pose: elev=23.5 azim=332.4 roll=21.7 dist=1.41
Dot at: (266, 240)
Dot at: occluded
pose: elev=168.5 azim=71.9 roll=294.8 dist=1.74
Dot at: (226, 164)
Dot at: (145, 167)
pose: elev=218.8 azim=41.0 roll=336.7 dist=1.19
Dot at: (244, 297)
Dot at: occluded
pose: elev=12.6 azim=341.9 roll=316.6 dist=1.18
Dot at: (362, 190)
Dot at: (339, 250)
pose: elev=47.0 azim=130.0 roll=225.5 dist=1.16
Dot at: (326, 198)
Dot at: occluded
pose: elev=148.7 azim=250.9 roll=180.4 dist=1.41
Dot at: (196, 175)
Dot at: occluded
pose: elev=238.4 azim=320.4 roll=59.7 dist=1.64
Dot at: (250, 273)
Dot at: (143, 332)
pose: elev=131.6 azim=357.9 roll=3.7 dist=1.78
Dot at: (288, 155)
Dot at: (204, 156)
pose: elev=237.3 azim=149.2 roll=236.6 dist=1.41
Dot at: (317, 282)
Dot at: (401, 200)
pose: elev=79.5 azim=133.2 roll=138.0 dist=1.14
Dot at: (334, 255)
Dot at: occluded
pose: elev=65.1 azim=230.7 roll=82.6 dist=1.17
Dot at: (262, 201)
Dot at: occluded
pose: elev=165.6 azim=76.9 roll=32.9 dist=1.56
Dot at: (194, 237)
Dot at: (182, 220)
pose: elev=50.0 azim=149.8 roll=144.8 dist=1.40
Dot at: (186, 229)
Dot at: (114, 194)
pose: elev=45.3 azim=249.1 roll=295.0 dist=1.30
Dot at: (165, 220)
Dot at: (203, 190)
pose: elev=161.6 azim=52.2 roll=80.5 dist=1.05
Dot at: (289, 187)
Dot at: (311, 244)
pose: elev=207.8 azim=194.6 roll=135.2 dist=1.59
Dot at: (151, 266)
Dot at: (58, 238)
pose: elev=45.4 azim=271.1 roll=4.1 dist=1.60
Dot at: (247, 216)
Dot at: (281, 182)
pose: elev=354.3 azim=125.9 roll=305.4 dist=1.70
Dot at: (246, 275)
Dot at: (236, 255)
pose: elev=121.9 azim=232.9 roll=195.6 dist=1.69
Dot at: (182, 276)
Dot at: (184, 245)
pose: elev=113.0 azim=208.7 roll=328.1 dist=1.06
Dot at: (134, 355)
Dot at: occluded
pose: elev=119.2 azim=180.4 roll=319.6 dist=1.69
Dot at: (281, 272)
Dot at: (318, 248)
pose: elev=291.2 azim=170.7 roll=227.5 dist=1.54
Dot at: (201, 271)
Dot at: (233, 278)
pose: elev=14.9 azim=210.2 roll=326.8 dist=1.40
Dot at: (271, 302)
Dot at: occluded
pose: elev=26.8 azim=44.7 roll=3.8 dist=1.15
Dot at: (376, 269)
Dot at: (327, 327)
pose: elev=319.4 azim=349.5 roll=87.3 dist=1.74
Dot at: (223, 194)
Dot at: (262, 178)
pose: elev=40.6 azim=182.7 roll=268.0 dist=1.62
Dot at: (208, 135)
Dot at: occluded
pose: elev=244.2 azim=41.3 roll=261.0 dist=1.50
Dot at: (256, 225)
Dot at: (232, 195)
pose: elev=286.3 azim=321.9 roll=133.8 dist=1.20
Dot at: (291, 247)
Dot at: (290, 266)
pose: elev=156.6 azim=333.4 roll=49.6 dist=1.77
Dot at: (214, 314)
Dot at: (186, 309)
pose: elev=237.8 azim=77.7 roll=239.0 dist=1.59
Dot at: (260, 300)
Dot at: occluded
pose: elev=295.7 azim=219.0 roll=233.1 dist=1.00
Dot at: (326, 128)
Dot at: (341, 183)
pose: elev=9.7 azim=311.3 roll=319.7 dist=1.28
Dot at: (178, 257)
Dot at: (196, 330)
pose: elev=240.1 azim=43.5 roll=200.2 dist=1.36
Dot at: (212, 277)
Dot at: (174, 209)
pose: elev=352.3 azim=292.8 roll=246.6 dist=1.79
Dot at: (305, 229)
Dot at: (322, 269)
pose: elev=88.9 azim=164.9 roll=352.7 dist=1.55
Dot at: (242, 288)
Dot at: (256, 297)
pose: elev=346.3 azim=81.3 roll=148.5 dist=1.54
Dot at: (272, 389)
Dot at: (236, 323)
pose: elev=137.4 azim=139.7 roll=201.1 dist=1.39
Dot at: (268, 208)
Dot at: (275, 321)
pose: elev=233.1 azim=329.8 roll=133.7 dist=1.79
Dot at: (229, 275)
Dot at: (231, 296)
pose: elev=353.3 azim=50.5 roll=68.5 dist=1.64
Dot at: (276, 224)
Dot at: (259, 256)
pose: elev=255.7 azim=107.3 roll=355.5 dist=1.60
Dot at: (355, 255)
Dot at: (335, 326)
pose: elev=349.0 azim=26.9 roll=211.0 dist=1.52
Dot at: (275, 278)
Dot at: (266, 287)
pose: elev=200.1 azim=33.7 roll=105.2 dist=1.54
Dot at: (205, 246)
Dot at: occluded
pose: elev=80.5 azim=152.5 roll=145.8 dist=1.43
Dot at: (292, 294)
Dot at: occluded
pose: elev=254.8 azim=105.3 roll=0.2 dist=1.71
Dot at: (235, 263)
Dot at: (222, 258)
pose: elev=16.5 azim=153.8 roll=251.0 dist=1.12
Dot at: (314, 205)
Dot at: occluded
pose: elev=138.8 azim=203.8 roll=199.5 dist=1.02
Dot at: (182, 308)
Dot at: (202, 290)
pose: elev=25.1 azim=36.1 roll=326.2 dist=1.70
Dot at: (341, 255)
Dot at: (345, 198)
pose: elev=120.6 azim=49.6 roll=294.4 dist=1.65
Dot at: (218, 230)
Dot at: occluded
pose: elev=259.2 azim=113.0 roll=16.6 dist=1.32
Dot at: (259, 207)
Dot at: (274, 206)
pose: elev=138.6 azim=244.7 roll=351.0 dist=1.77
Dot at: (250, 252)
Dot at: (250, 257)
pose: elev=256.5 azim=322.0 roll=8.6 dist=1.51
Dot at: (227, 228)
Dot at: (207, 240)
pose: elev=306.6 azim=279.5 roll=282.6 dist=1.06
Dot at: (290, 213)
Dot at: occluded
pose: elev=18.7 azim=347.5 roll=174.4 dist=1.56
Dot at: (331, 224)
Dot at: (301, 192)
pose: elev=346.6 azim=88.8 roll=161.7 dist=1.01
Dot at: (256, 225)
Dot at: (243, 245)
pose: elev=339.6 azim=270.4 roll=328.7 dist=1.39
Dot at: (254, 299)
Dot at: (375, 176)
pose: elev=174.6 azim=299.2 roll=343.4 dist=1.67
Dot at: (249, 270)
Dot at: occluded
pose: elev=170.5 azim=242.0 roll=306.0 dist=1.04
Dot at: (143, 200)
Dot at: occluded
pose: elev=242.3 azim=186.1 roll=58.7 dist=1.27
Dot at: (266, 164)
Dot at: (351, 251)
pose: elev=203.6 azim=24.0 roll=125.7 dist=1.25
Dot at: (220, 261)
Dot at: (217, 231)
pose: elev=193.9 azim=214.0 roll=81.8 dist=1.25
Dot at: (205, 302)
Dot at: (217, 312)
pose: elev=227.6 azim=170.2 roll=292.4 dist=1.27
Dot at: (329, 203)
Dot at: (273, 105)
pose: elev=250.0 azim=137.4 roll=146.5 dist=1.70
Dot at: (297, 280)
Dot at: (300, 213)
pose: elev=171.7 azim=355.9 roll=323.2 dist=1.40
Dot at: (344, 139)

———

* [What the task requires]: Can you turn the records from the line containing "pose: elev=319.4 azim=349.5" through the line containing "Dot at: (232, 195)", inclusive, into a JSON list of strings, with one string per line and any blank lines dropped?

* [Output for this task]:
[
  "pose: elev=319.4 azim=349.5 roll=87.3 dist=1.74",
  "Dot at: (223, 194)",
  "Dot at: (262, 178)",
  "pose: elev=40.6 azim=182.7 roll=268.0 dist=1.62",
  "Dot at: (208, 135)",
  "Dot at: occluded",
  "pose: elev=244.2 azim=41.3 roll=261.0 dist=1.50",
  "Dot at: (256, 225)",
  "Dot at: (232, 195)"
]